The Miami Herald

When kids are ready for shipboard vacations

My son and his family were planning their first cruise in 2009. Fortunately for my daughter-in-law, they cancelled their plans because she broke her foot. The good luck wasn’t the break; it was the decision to put off the Mediterranean cruise for another year. Her family wasn’t ready.

How do you know when to take that first cruise with the little kids? My answer is: probably not until the youngest is potty trained and ready for day care. Once your kids can (joyfully) participate in all the children’s activities, they will have a memorable time and, perhaps better yet, their parents may relax on their own.

Our cruise, in February 2010 aboard the Norwegian Jade out of Barcelona, became a multigenerational voyage when I joined my son, his wife, and my two granddaughters, ages 5 and barely 3.

All of us had a wonderful time because the ship catered to our specific needs:

Over 12 days, the two girls spent dozens of hours in the young children’s play room, where their activities were led by energetic young people who planned parties, parades and games. Each day, the girls enthusiastically returned.

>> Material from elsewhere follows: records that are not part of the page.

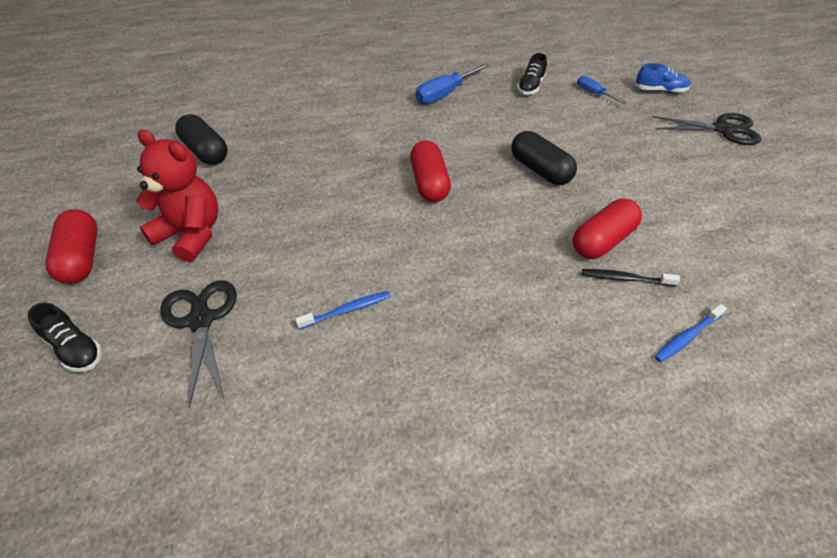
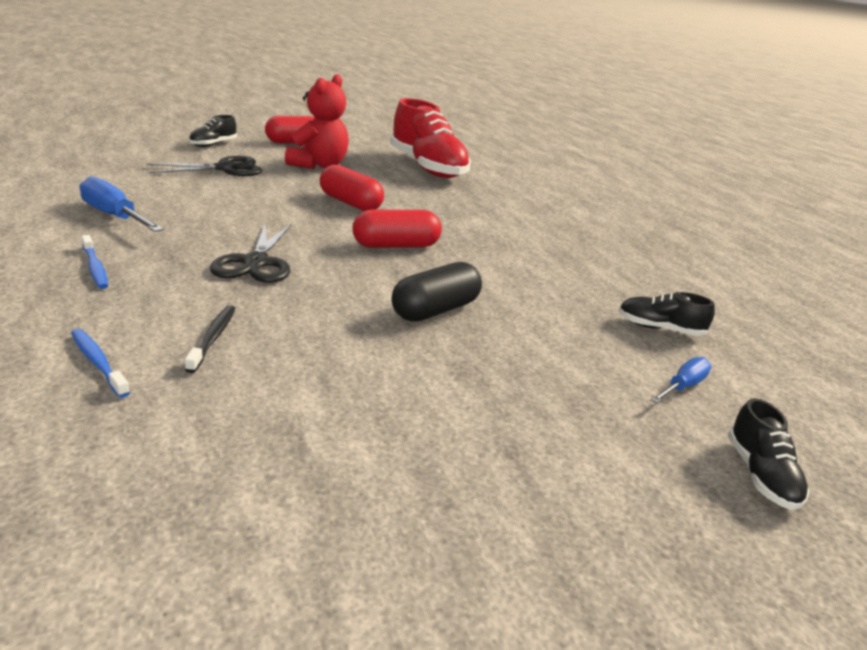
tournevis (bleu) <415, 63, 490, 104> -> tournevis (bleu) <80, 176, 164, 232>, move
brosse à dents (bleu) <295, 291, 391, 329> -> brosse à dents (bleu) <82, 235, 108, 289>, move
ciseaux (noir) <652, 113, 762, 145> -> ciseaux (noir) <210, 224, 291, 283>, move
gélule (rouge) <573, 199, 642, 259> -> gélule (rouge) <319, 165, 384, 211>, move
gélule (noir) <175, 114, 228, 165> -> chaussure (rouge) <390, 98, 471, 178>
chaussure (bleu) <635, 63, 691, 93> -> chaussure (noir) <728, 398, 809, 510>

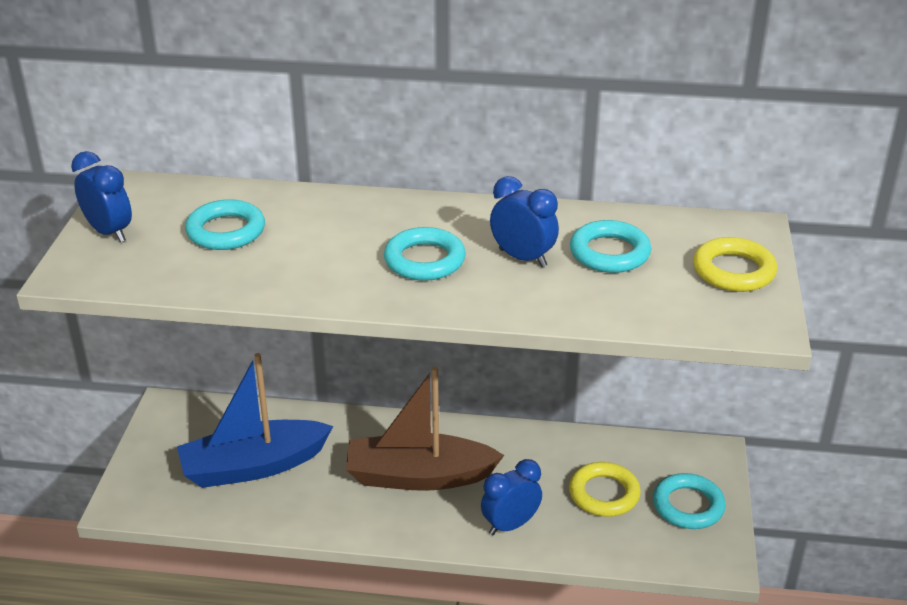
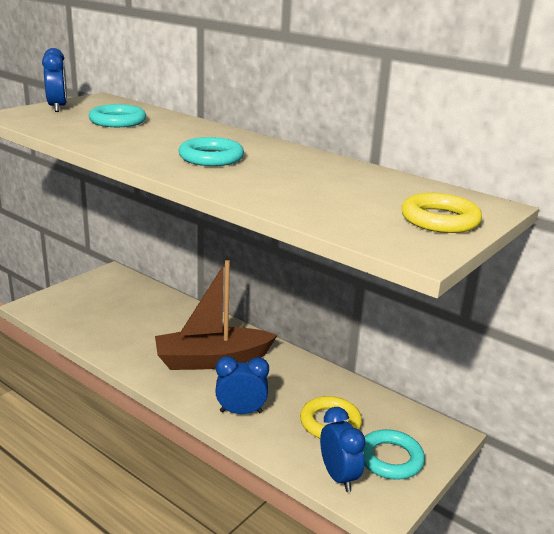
bateau (marron) <346, 367, 504, 491> -> bateau (marron) <155, 260, 278, 370>, 45 degrees counterclockwise
réveil (bleu) <490, 176, 559, 267> -> réveil (bleu) <320, 407, 366, 492>, move
bateau (bleu) <177, 353, 333, 488> -> none
anneau (turquoise) <570, 220, 651, 273> -> none

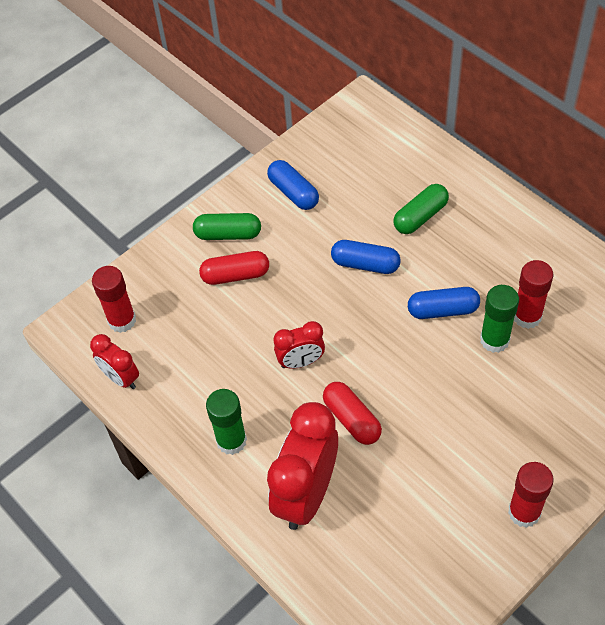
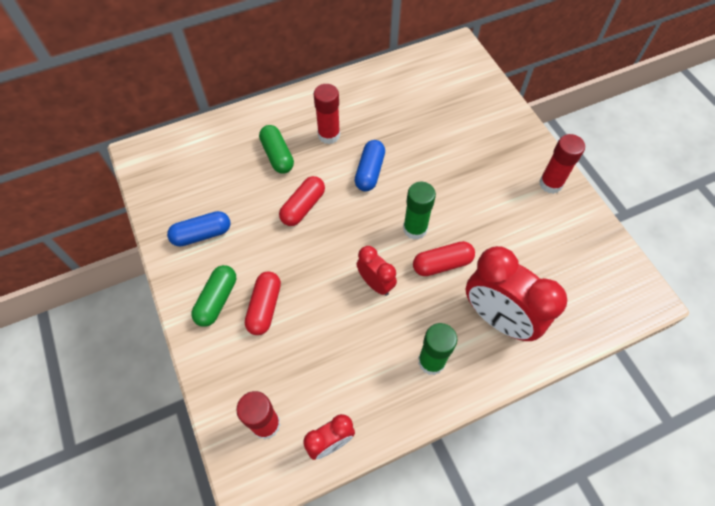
gélule (bleu) <331, 240, 401, 274> -> gélule (rouge) <279, 176, 325, 226>
bâton de colle (rouge) <514, 260, 554, 329> -> bâton de colle (rouge) <314, 84, 340, 144>, move
réveil (rouge) <273, 321, 325, 369> -> réveil (rouge) <357, 246, 397, 296>, 45 degrees counterclockwise
bâton de colle (vert) <480, 285, 519, 353> -> bâton de colle (vert) <403, 182, 436, 240>, move

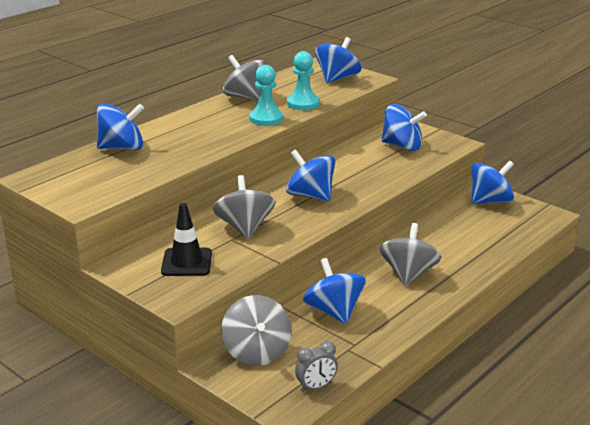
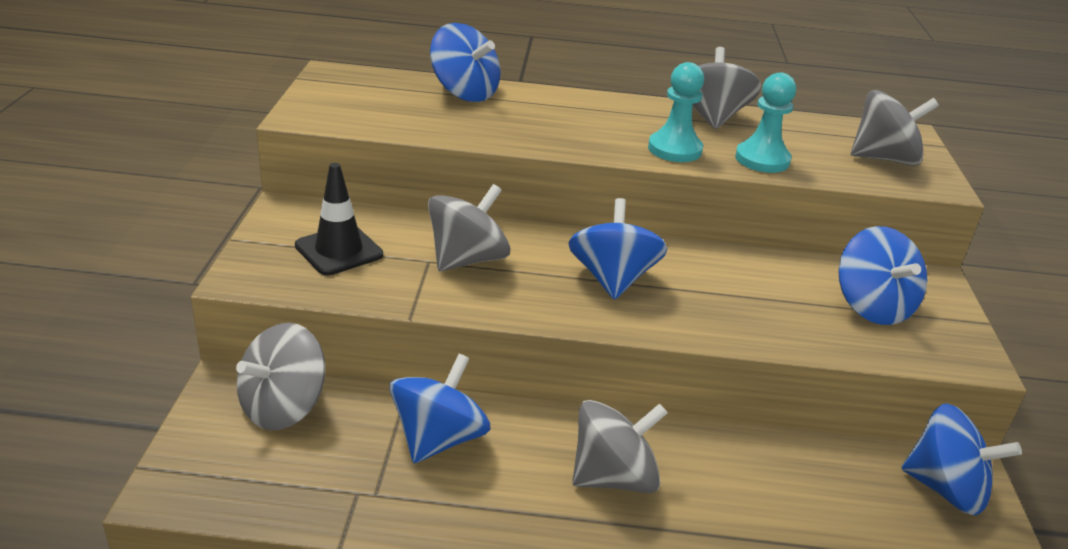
toupie (bleu) <315, 37, 361, 83> -> toupie (gris) <851, 90, 939, 166>
réveil (gris) <295, 341, 338, 392> -> none

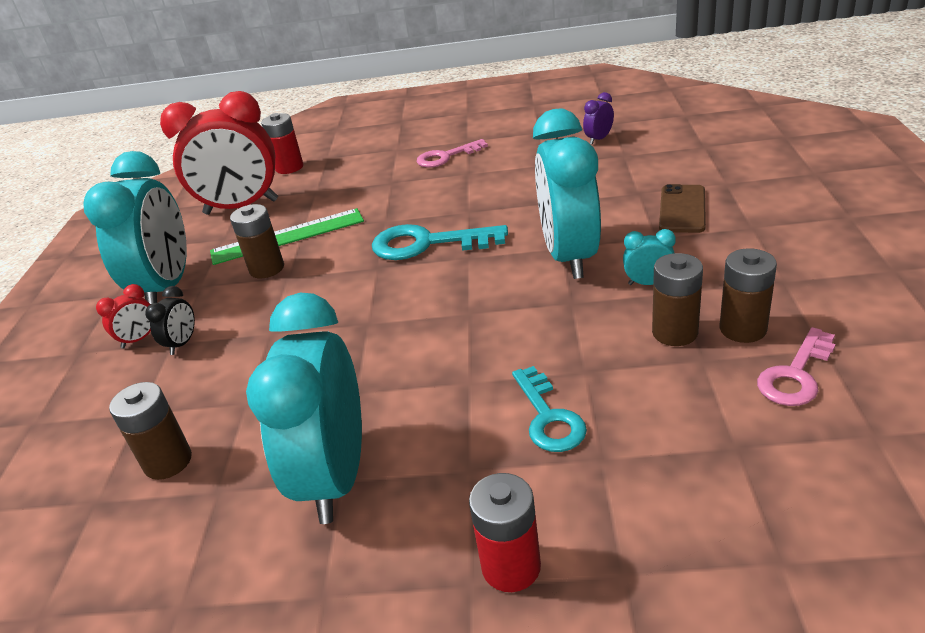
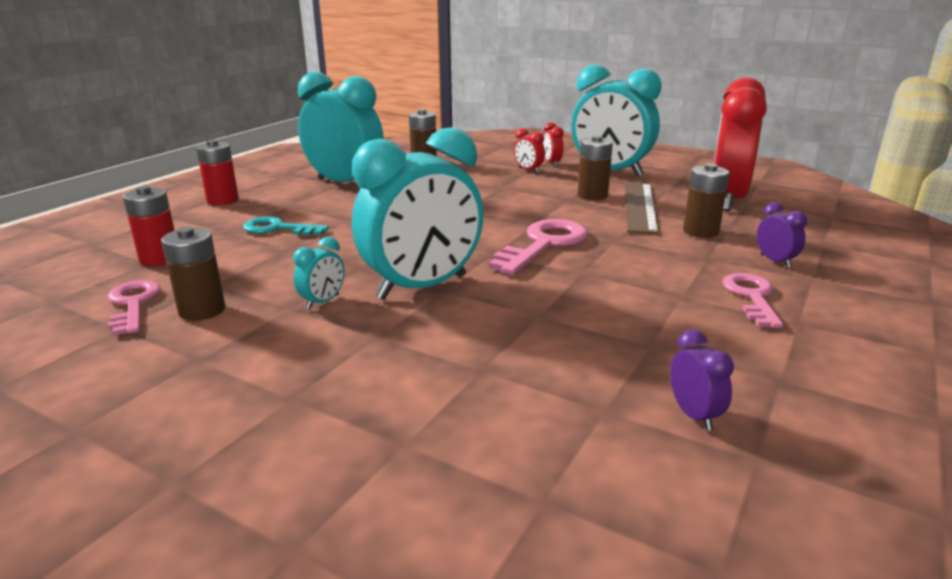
pile (rouge) <261, 113, 303, 174> -> pile (rouge) <123, 186, 175, 266>, move
réveil (turquoise) <533, 109, 601, 279> -> réveil (turquoise) <352, 127, 484, 300>, 120 degrees clockwise
clé (turquoise) <372, 224, 508, 260> -> clé (rose) <489, 219, 588, 275>
réveil (noir) <145, 286, 195, 355> -> réveil (rouge) <514, 128, 545, 173>
règle (vert) <210, 208, 364, 265> -> règle (marron) <625, 182, 658, 234>
pile (marron) <652, 253, 703, 346> -> pile (marron) <683, 163, 730, 238>, move
none -> réveil (violet) <757, 202, 807, 268>
téléphone (marron) <659, 184, 706, 233> -> none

Their parents and grandfather had plenty of time to eat with the girls, play with them, swim with them and tuck them, exhausted, into bed — as well as time to themselves to read, sit around the pool, and get spa treatments.

If you are going to take the little kids on a sea vacation, do some research on the cruise lines. All have a minimum age, which ranges from 12 weeks on Disney to 8 years on Viking River Cruises.

Some lines discourage all young children or provide only minimal services. Others provide extensive youth programs:

•  Carnival: Ages 2-11 in Camp Carnival, with children younger than 2 requiring a parent to be present.

•  Disney: One of the best with programs for ages 3 months to 3 years.

•  Royal Caribbean: Programs for children 6 months to 3 years with parents present.

• Norwegian: Programs and group babysitting for ages 2 to 12, with no programs for children under age 2.

•  Princess: Children under the age of 3 are allowed to visit the ships’ Youth Centers for kids 3 to 17 only if accompanied and supervised by a parent at all times.

The key for parents looking for some private time is the difference between babysitting — typically at $5 to $6 an hour — and the well-supervised fun and games of the play rooms, provided free on the family-friendly ships. With the youngest children, parents are always close by. On Disney, for instance, parents carry a beeper because babysitters do not change diapers.

For parents with two or more children, there’s another issue — siblings being able to play together. Once the youngest is potty-trained, brothers and sisters close in age can join the same play group. Research indicates that siblings playing together on vacation in a new environment are more comfortable than if they are alone.

That worked for my family. Whereas in 2009, my younger granddaughter would not have been able to join her older sister at play, in 2010 they merrily marched off together to the playroom every day, as soon as their parents allowed them to.

At breakfast, lunch and early dinner, we gathered as a family at significantly low tables in the corner of the Lido buffet restaurant, with other families that included young children. The Norwegian Jade provided a small children’s buffet (which always had chocolate chip cookies even when I couldn’t find them elsewhere). We tried other restaurants at dinner, but the children’s area seemed to work best. Several evenings, we adults joined the kids for 5:30 dinner, then dropped them off at the play room and went to an adult dinner in a specialty restaurant.

Cruise lines have different ideas about the best cabins for a family of four. My son decided to book two adjoining cabins instead of one big cabin, so the girls had their own room and bathroom. For price, he chose cabins on the lowest passenger deck.

When the five of us boarded the Norwegian Jade in Barcelona, one of the ship’s officers asked us, “Who do you think will have the best time on this cruise?” The young girls said “me” and “me.”

The officer knew better.

“If your mother is the person in your house who is in charge of meals and cleaning and running the house, she will have the best time on this cruise, because we will do all that for her,” he said.

Just ask my daughter-in-law, who read at the pool with both eyes instead of one eye on her daughters, and who twice spent a morning at the spa.

She says the Mediterranean cruise with her family was her first real vacation since she the children were born.